ECLI:NL:RBDHA:2021:16312
Rechtbank Den Haag
- Voorlopige voorziening
- Rechtspraak.nl
Afwijzing verzoek voorlopige voorziening asielaanvraag
In deze zaak heeft de voorzieningenrechter van de Rechtbank Den Haag op 17 augustus 2021 uitspraak gedaan in het kader van een verzoek om een voorlopige voorziening. Verzoeker, vertegenwoordigd door mr. S.R. Nohar, had een aanvraag ingediend voor een verblijfsvergunning asiel voor bepaalde tijd, welke door de Staatssecretaris van Justitie en Veiligheid, vertegenwoordigd door mr. J.H.M. Post, was afgewezen als kennelijk ongegrond. Verzoeker heeft hiertegen beroep ingesteld en verzocht om een voorlopige voorziening. De zitting vond plaats op 13 augustus 2021, maar verzoeker en zijn gemachtigde waren niet verschenen.

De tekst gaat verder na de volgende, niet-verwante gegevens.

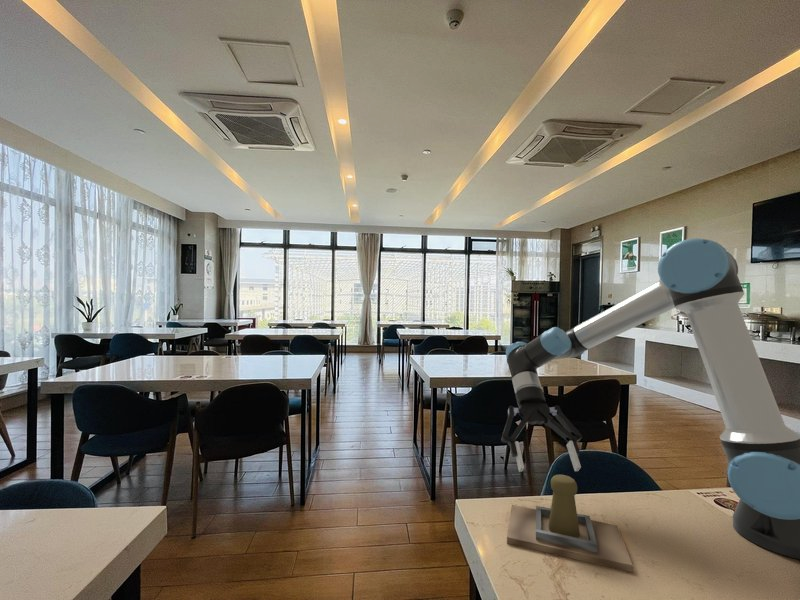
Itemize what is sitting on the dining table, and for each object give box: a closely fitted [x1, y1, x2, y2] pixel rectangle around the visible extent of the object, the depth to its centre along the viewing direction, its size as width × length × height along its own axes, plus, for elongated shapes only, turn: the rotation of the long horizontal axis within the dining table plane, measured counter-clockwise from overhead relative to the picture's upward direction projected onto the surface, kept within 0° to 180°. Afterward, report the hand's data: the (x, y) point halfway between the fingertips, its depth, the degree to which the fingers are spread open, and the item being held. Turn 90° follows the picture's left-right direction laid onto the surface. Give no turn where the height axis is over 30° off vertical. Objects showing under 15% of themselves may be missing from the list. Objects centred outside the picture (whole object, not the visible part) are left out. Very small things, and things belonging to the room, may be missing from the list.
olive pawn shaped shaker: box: [549, 474, 580, 538], centre depth 76 cm, size 6×6×11 cm
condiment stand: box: [506, 504, 634, 573], centre depth 76 cm, size 22×14×3 cm, turn 69°
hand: (549, 469), depth 88 cm, fingers open, 13 cm apart
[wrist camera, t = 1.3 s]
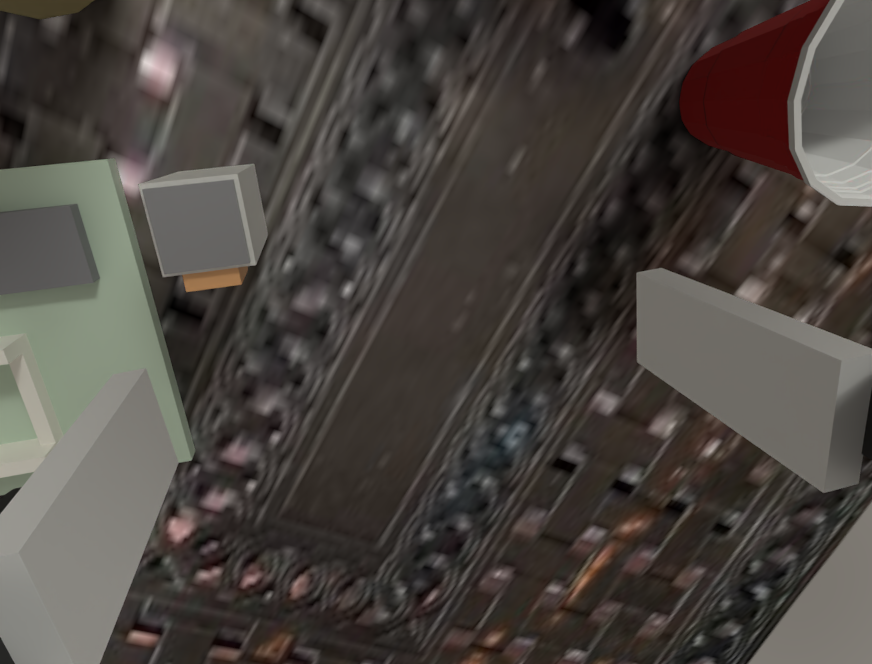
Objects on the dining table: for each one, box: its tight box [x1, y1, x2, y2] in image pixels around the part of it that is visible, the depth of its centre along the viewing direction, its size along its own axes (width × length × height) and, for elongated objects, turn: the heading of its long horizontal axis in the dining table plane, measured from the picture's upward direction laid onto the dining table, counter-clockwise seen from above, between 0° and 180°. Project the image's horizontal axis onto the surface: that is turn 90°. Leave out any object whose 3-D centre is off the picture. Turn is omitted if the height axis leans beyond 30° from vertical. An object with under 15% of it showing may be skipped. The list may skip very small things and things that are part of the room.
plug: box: [138, 164, 268, 292], centre depth 28 cm, size 5×4×8 cm
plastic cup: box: [679, 0, 872, 206], centre depth 30 cm, size 11×11×12 cm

De voorzieningenrechter heeft het verzoek om voorlopige voorziening behandeld, maar heeft geconcludeerd dat deze niet meer nodig was, aangezien er op dezelfde dag uitspraak is gedaan in een andere zaak (NL21.12150) die verband hield met het beroep van verzoeker. De voorzieningenrechter heeft het verzoek om voorlopige voorziening afgewezen en er was geen aanleiding voor een proceskostenveroordeling. De uitspraak is gedaan door mr. R.J.A. Schaaf, in aanwezigheid van griffier mr. E. Kersten, en is openbaar gemaakt op rechtspraak.nl.